Rational designing of TiO2-X@Cs3Bi2X9 nanocomposite for boosted hydrogen evolution

Abstract

Halide perovskites are known as compounds possessing interesting properties, including visible light-induced photoactivity, however, they suffer from instability. Herein, a novel technique for reducing the decomposition rate of halide bismuth-based perovskites Cs3Bi2X9 (X=I, Br, Cl) in the aqueous environment by combining with different types of TiO2 (anatase TiO2-I, anatase/rutile TiO2-B, and rutile TiO2-C synthesized using HI, HBr, and HCl acids, respectively) has been described. The specific type of HX has a notable impact on the crystallinity, morphology, and photocatalytic abilities of TiO2-X and they constitute a reaction environment that allows perovskites to survive the synthesis of TiO2. Studies reveal that TiO2-I is the optimal support material for immobilizing perovskite nanoparticles, owing to its extensive surface area and the synergistic effect it has with Cs3Bi2I9. Adding a small amount of Cs3Bi2I9 to iodine-doped TiO2-I improved the photocatalytic performance in the aqueous environment. As a result, 24.3, 22.5, 22.0, and 13.5-fold improvement in H2 production has been realized with decreasing amounts of Cs3Bi2I9 perovskite (10, 50, 100, and 300 mg).
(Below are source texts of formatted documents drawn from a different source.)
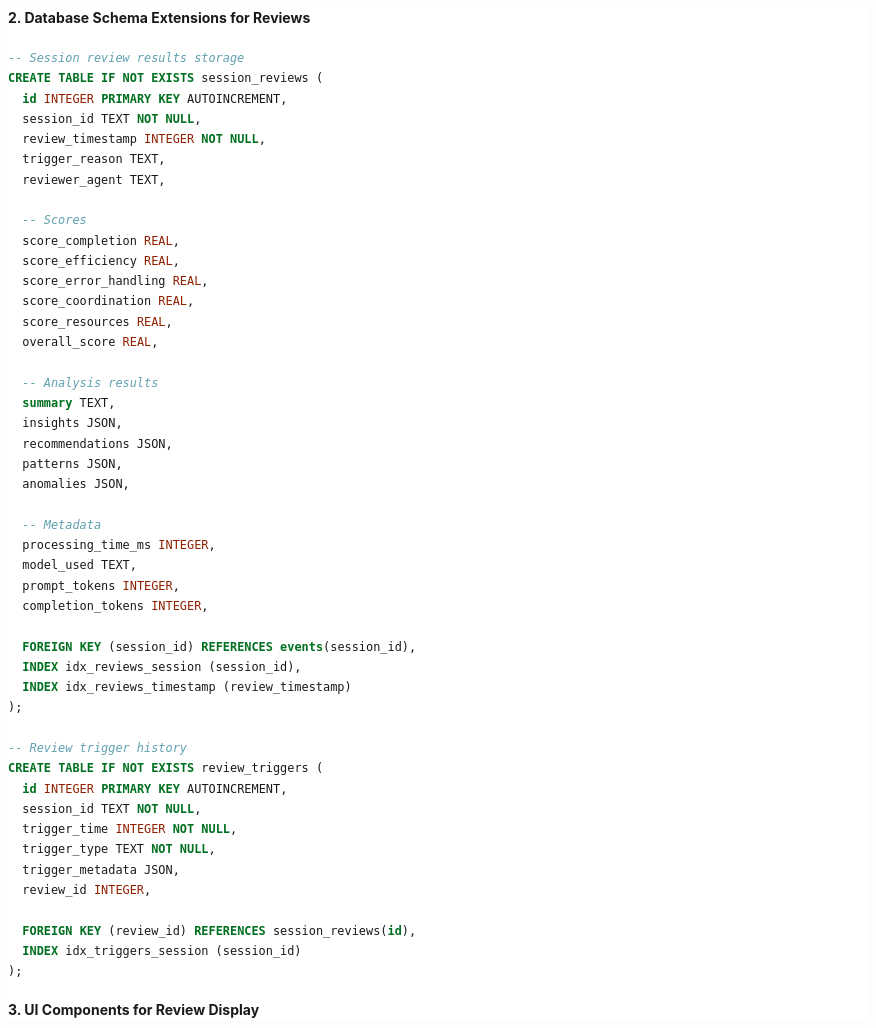 #### 2. Database Schema Extensions for Reviews

```sql
-- Session review results storage
CREATE TABLE IF NOT EXISTS session_reviews (
  id INTEGER PRIMARY KEY AUTOINCREMENT,
  session_id TEXT NOT NULL,
  review_timestamp INTEGER NOT NULL,
  trigger_reason TEXT,
  reviewer_agent TEXT,
  
  -- Scores
  score_completion REAL,
  score_efficiency REAL,
  score_error_handling REAL,
  score_coordination REAL,
  score_resources REAL,
  overall_score REAL,
  
  -- Analysis results
  summary TEXT,
  insights JSON,
  recommendations JSON,
  patterns JSON,
  anomalies JSON,
  
  -- Metadata
  processing_time_ms INTEGER,
  model_used TEXT,
  prompt_tokens INTEGER,
  completion_tokens INTEGER,
  
  FOREIGN KEY (session_id) REFERENCES events(session_id),
  INDEX idx_reviews_session (session_id),
  INDEX idx_reviews_timestamp (review_timestamp)
);

-- Review trigger history
CREATE TABLE IF NOT EXISTS review_triggers (
  id INTEGER PRIMARY KEY AUTOINCREMENT,
  session_id TEXT NOT NULL,
  trigger_time INTEGER NOT NULL,
  trigger_type TEXT NOT NULL,
  trigger_metadata JSON,
  review_id INTEGER,
  
  FOREIGN KEY (review_id) REFERENCES session_reviews(id),
  INDEX idx_triggers_session (session_id)
);
```

#### 3. UI Components for Review Display
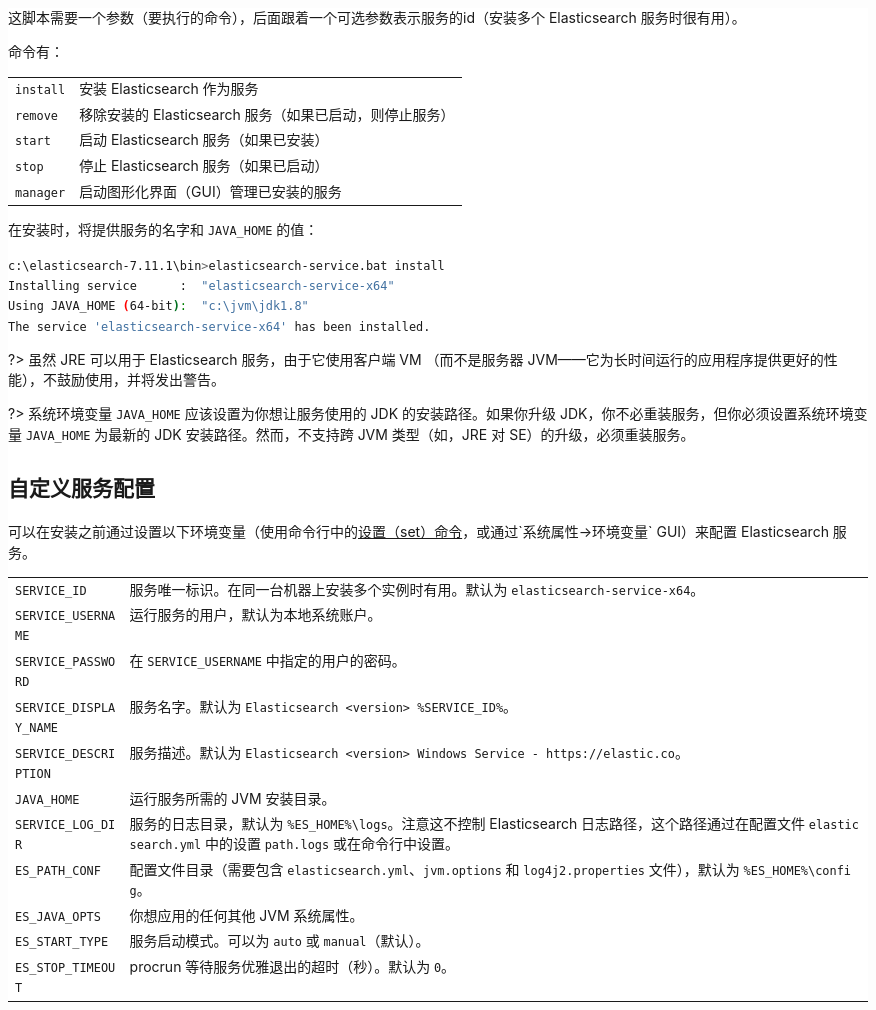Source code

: 这脚本需要一个参数（要执行的命令），后面跟着一个可选参数表示服务的id（安装多个 Elasticsearch 服务时很有用）。

命令有：

| | |
|:-- |:-- |
|`install`|安装 Elasticsearch 作为服务|
|`remove`|移除安装的 Elasticsearch 服务（如果已启动，则停止服务）|
|`start`|启动 Elasticsearch 服务（如果已安装）|
|`stop`|停止 Elasticsearch 服务（如果已启动）|
|`manager`|启动图形化界面（GUI）管理已安装的服务|

在安装时，将提供服务的名字和 `JAVA_HOME` 的值：

```bash
c:\elasticsearch-7.11.1\bin>elasticsearch-service.bat install
Installing service      :  "elasticsearch-service-x64"
Using JAVA_HOME (64-bit):  "c:\jvm\jdk1.8"
The service 'elasticsearch-service-x64' has been installed.
```

?> 虽然 JRE 可以用于 Elasticsearch 服务，由于它使用客户端 VM （而不是服务器 JVM——它为长时间运行的应用程序提供更好的性能），不鼓励使用，并将发出警告。

?> 系统环境变量 `JAVA_HOME` 应该设置为你想让服务使用的 JDK 的安装路径。如果你升级 JDK，你不必重装服务，但你必须设置系统环境变量 `JAVA_HOME` 为最新的 JDK 安装路径。然而，不支持跨 JVM 类型（如，JRE 对 SE）的升级，必须重装服务。

## 自定义服务配置

可以在安装之前通过设置以下环境变量（使用命令行中的[设置（set）命令](https://technet.microsoft.com/en-us/library/cc754250(v=ws.10).aspx)，或通过`系统属性->环境变量` GUI）来配置 Elasticsearch 服务。

|||
|:--|:--|
|`SERVICE_ID`|服务唯一标识。在同一台机器上安装多个实例时有用。默认为 `elasticsearch-service-x64`。|
|`SERVICE_USERNAME`|运行服务的用户，默认为本地系统账户。|
|`SERVICE_PASSWORD`|在 `SERVICE_USERNAME` 中指定的用户的密码。|
|`SERVICE_DISPLAY_NAME`|服务名字。默认为 `Elasticsearch <version> %SERVICE_ID%`。|
|`SERVICE_DESCRIPTION`|服务描述。默认为 `Elasticsearch <version> Windows Service - https://elastic.co`。|
|`JAVA_HOME`|运行服务所需的 JVM 安装目录。|
|`SERVICE_LOG_DIR`|服务的日志目录，默认为 `%ES_HOME%\logs`。注意这不控制 Elasticsearch 日志路径，这个路径通过在配置文件 `elasticsearch.yml` 中的设置 `path.logs` 或在命令行中设置。|
|`ES_PATH_CONF`|配置文件目录（需要包含 `elasticsearch.yml`、`jvm.options` 和 `log4j2.properties` 文件），默认为 `%ES_HOME%\config`。|
|`ES_JAVA_OPTS`|你想应用的任何其他 JVM 系统属性。|
|`ES_START_TYPE`|服务启动模式。可以为 `auto` 或 `manual`（默认）。|
|`ES_STOP_TIMEOUT`|procrun 等待服务优雅退出的超时（秒）。默认为 `0`。|
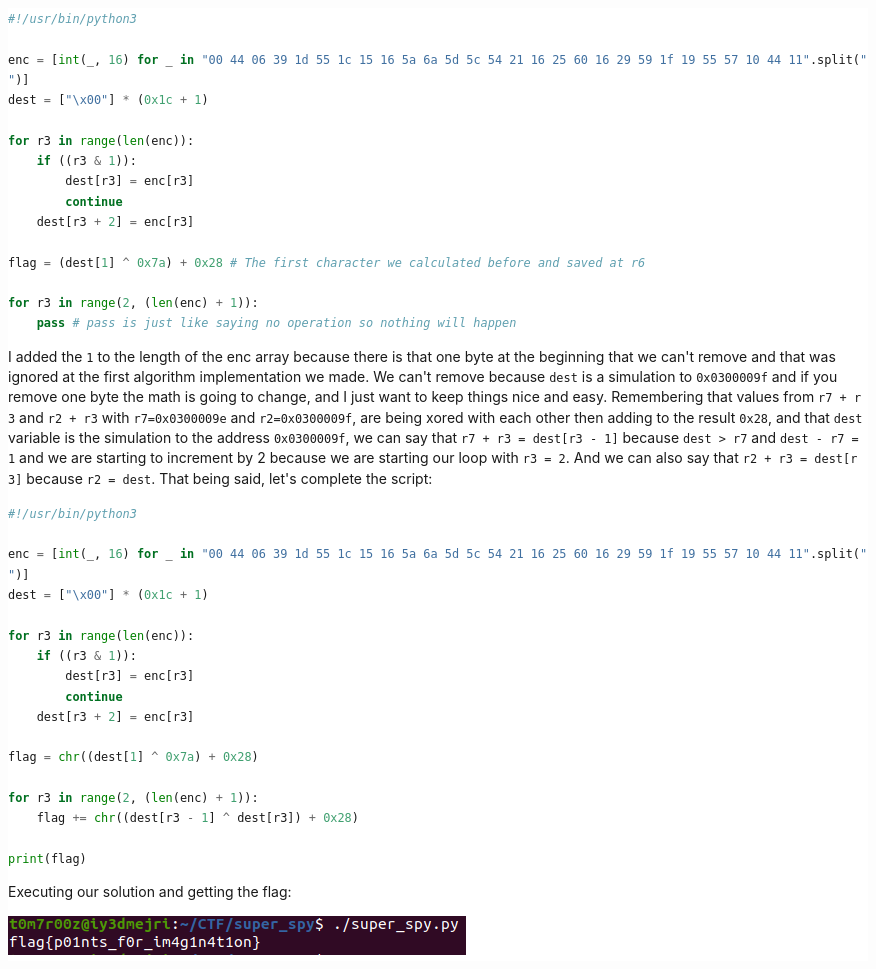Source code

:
 ```python
#!/usr/bin/python3

enc = [int(_, 16) for _ in "00 44 06 39 1d 55 1c 15 16 5a 6a 5d 5c 54 21 16 25 60 16 29 59 1f 19 55 57 10 44 11".split(" ")]
dest = ["\x00"] * (0x1c + 1)

for r3 in range(len(enc)):
    if ((r3 & 1)):
        dest[r3] = enc[r3]
        continue
    dest[r3 + 2] = enc[r3]

flag = (dest[1] ^ 0x7a) + 0x28 # The first character we calculated before and saved at r6

for r3 in range(2, (len(enc) + 1)):
    pass # pass is just like saying no operation so nothing will happen
```

I added the `1` to the length of the enc array because there is that one byte at the beginning that we can't remove and that was ignored at the first algorithm implementation we made. We can't remove because `dest` is a simulation to `0x0300009f` and if you remove one byte the math is going to change, and I just want to keep things nice and easy. Remembering that values from `r7 + r3` and `r2 + r3` with `r7=0x0300009e` and `r2=0x0300009f`, are being xored with each other then adding to the result `0x28`, and that `dest` variable is the simulation to the address `0x0300009f`, we can say that `r7 + r3 = dest[r3 - 1]` because `dest > r7` and `dest - r7 = 1` and we are starting to increment by 2 because we are starting our loop with `r3 = 2`. And we can also say that `r2 + r3 = dest[r3]` because `r2 = dest`. That being said, let's complete the script:

```python
#!/usr/bin/python3

enc = [int(_, 16) for _ in "00 44 06 39 1d 55 1c 15 16 5a 6a 5d 5c 54 21 16 25 60 16 29 59 1f 19 55 57 10 44 11".split(" ")]
dest = ["\x00"] * (0x1c + 1)

for r3 in range(len(enc)):
    if ((r3 & 1)):
        dest[r3] = enc[r3]
        continue
    dest[r3 + 2] = enc[r3]

flag = chr((dest[1] ^ 0x7a) + 0x28)

for r3 in range(2, (len(enc) + 1)):
    flag += chr((dest[r3 - 1] ^ dest[r3]) + 0x28)

print(flag)
```

Executing our solution and getting the flag:

![](got_flag_with_static_analysis.png)
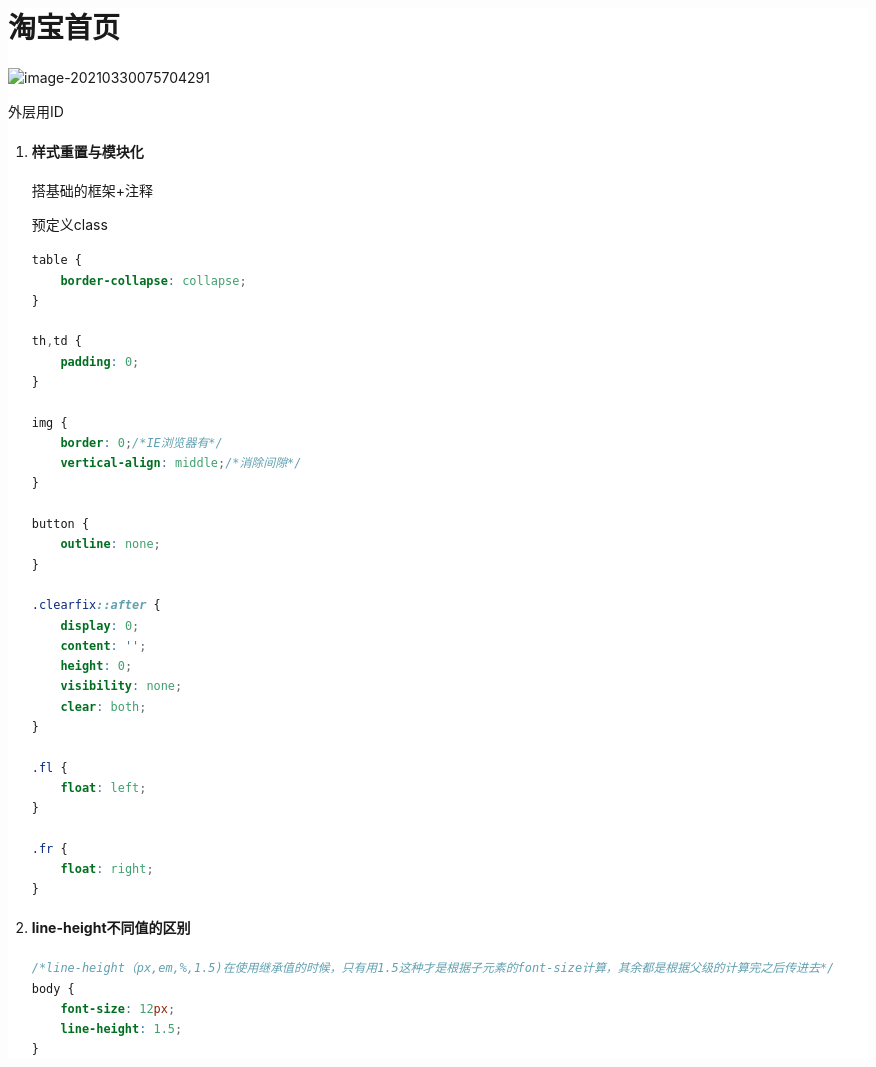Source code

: # 淘宝首页

![image-20210330075704291](C:\Users\Lenovo\AppData\Roaming\Typora\typora-user-images\image-20210330075704291.png)

外层用ID

1. #### 样式重置与模块化

   搭基础的框架+注释

   预定义class

   ```css
   table {
       border-collapse: collapse;
   }
   
   th,td {
       padding: 0;
   }
   
   img {
       border: 0;/*IE浏览器有*/
       vertical-align: middle;/*消除间隙*/
   }
   
   button {
       outline: none;
   }
   
   .clearfix::after {
       display: 0;
       content: '';
       height: 0;
       visibility: none;
       clear: both;
   }
   
   .fl {
       float: left;
   }
   
   .fr {
       float: right;
   }
   
   
   ```

   

2. #### line-height不同值的区别

   ```css
   /*line-height（px,em,%,1.5)在使用继承值的时候，只有用1.5这种才是根据子元素的font-size计算，其余都是根据父级的计算完之后传进去*/
   body {
       font-size: 12px;
       line-height: 1.5;
   }
   ```
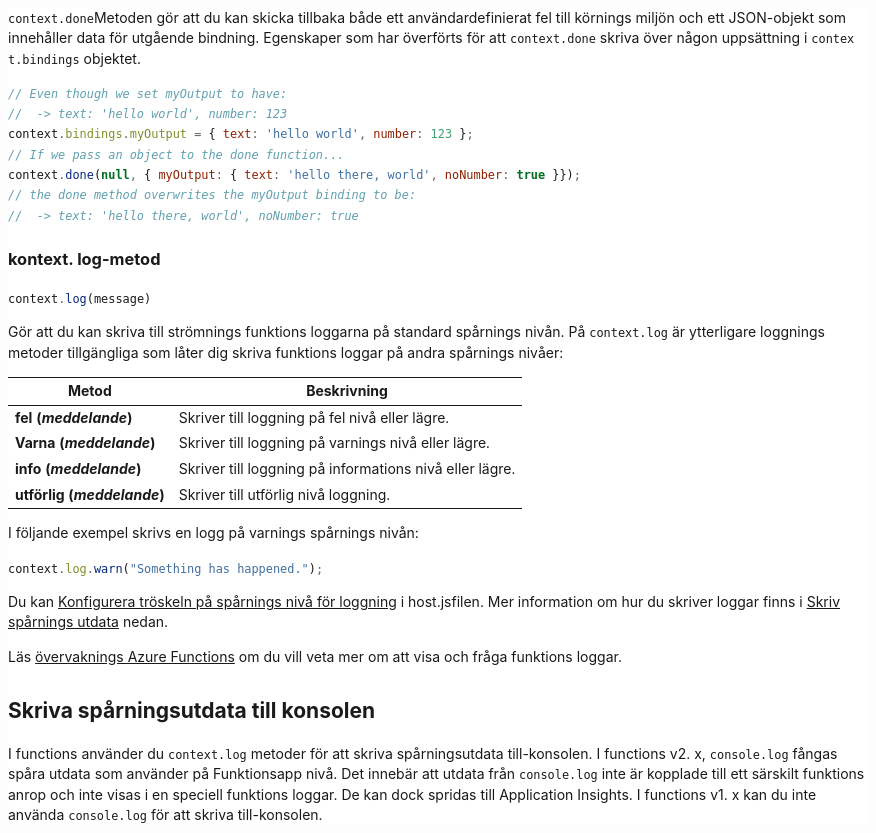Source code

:`context.done`Metoden gör att du kan skicka tillbaka både ett användardefinierat fel till körnings miljön och ett JSON-objekt som innehåller data för utgående bindning. Egenskaper som har överförts för att `context.done` skriva över någon uppsättning i `context.bindings` objektet.

```javascript
// Even though we set myOutput to have:
//  -> text: 'hello world', number: 123
context.bindings.myOutput = { text: 'hello world', number: 123 };
// If we pass an object to the done function...
context.done(null, { myOutput: { text: 'hello there, world', noNumber: true }});
// the done method overwrites the myOutput binding to be: 
//  -> text: 'hello there, world', noNumber: true
```

### <a name="contextlog-method"></a>kontext. log-metod  

```js
context.log(message)
```

Gör att du kan skriva till strömnings funktions loggarna på standard spårnings nivån. På `context.log` är ytterligare loggnings metoder tillgängliga som låter dig skriva funktions loggar på andra spårnings nivåer:


| Metod                 | Beskrivning                                |
| ---------------------- | ------------------------------------------ |
| **fel (_meddelande_)**   | Skriver till loggning på fel nivå eller lägre.   |
| **Varna (_meddelande_)**    | Skriver till loggning på varnings nivå eller lägre. |
| **info (_meddelande_)**    | Skriver till loggning på informations nivå eller lägre.    |
| **utförlig (_meddelande_)** | Skriver till utförlig nivå loggning.           |

I följande exempel skrivs en logg på varnings spårnings nivån:

```javascript
context.log.warn("Something has happened."); 
```

Du kan [Konfigurera tröskeln på spårnings nivå för loggning](#configure-the-trace-level-for-console-logging) i host.jsfilen. Mer information om hur du skriver loggar finns i [Skriv spårnings utdata](#writing-trace-output-to-the-console) nedan.

Läs [övervaknings Azure Functions](functions-monitoring.md) om du vill veta mer om att visa och fråga funktions loggar.

## <a name="writing-trace-output-to-the-console"></a>Skriva spårningsutdata till konsolen 

I functions använder du `context.log` metoder för att skriva spårningsutdata till-konsolen. I functions v2. x, `console.log` fångas spåra utdata som använder på Funktionsapp nivå. Det innebär att utdata från `console.log` inte är kopplade till ett särskilt funktions anrop och inte visas i en speciell funktions loggar. De kan dock spridas till Application Insights. I functions v1. x kan du inte använda `console.log` för att skriva till-konsolen.
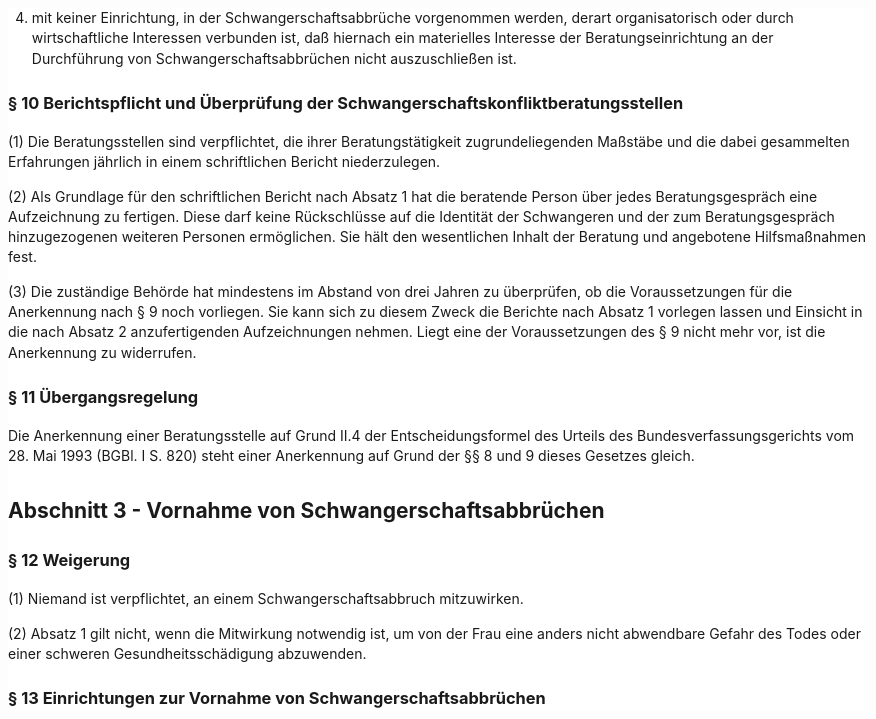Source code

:4.  mit keiner Einrichtung, in der Schwangerschaftsabbrüche vorgenommen
    werden, derart organisatorisch oder durch wirtschaftliche Interessen
    verbunden ist, daß hiernach ein materielles Interesse der
    Beratungseinrichtung an der Durchführung von Schwangerschaftsabbrüchen
    nicht auszuschließen ist.





### § 10 Berichtspflicht und Überprüfung der Schwangerschaftskonfliktberatungsstellen

(1) Die Beratungsstellen sind verpflichtet, die ihrer
Beratungstätigkeit zugrundeliegenden Maßstäbe und die dabei
gesammelten Erfahrungen jährlich in einem schriftlichen Bericht
niederzulegen.

(2) Als Grundlage für den schriftlichen Bericht nach Absatz 1 hat die
beratende Person über jedes Beratungsgespräch eine Aufzeichnung zu
fertigen. Diese darf keine Rückschlüsse auf die Identität der
Schwangeren und der zum Beratungsgespräch hinzugezogenen weiteren
Personen ermöglichen. Sie hält den wesentlichen Inhalt der Beratung
und angebotene Hilfsmaßnahmen fest.

(3) Die zuständige Behörde hat mindestens im Abstand von drei Jahren
zu überprüfen, ob die Voraussetzungen für die Anerkennung nach § 9
noch vorliegen. Sie kann sich zu diesem Zweck die Berichte nach Absatz
1 vorlegen lassen und Einsicht in die nach Absatz 2 anzufertigenden
Aufzeichnungen nehmen. Liegt eine der Voraussetzungen des § 9 nicht
mehr vor, ist die Anerkennung zu widerrufen.


### § 11 Übergangsregelung

Die Anerkennung einer Beratungsstelle auf Grund II.4 der
Entscheidungsformel des Urteils des Bundesverfassungsgerichts vom 28.
Mai 1993 (BGBl. I S. 820) steht einer Anerkennung auf Grund der §§ 8
und 9 dieses Gesetzes gleich.


## Abschnitt 3 - Vornahme von Schwangerschaftsabbrüchen



### § 12 Weigerung

(1) Niemand ist verpflichtet, an einem Schwangerschaftsabbruch
mitzuwirken.

(2) Absatz 1 gilt nicht, wenn die Mitwirkung notwendig ist, um von der
Frau eine anders nicht abwendbare Gefahr des Todes oder einer schweren
Gesundheitsschädigung abzuwenden.


### § 13 Einrichtungen zur Vornahme von Schwangerschaftsabbrüchen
Upon detailed characterization and analysis of photocatalytic properties, it has been suggested that when Cs3Bi2I9 nanoparticles are dispersed within the TiO2-I structure, they can establish a close connection which allows the photogenerated electrons of TiO2-I to be extracted to Cs3Bi2I9, effectively preventing the charge recombination. This study provides a feasible possibility for the photocatalytic application of perovskite-based nanocomposites in the aqueous environment.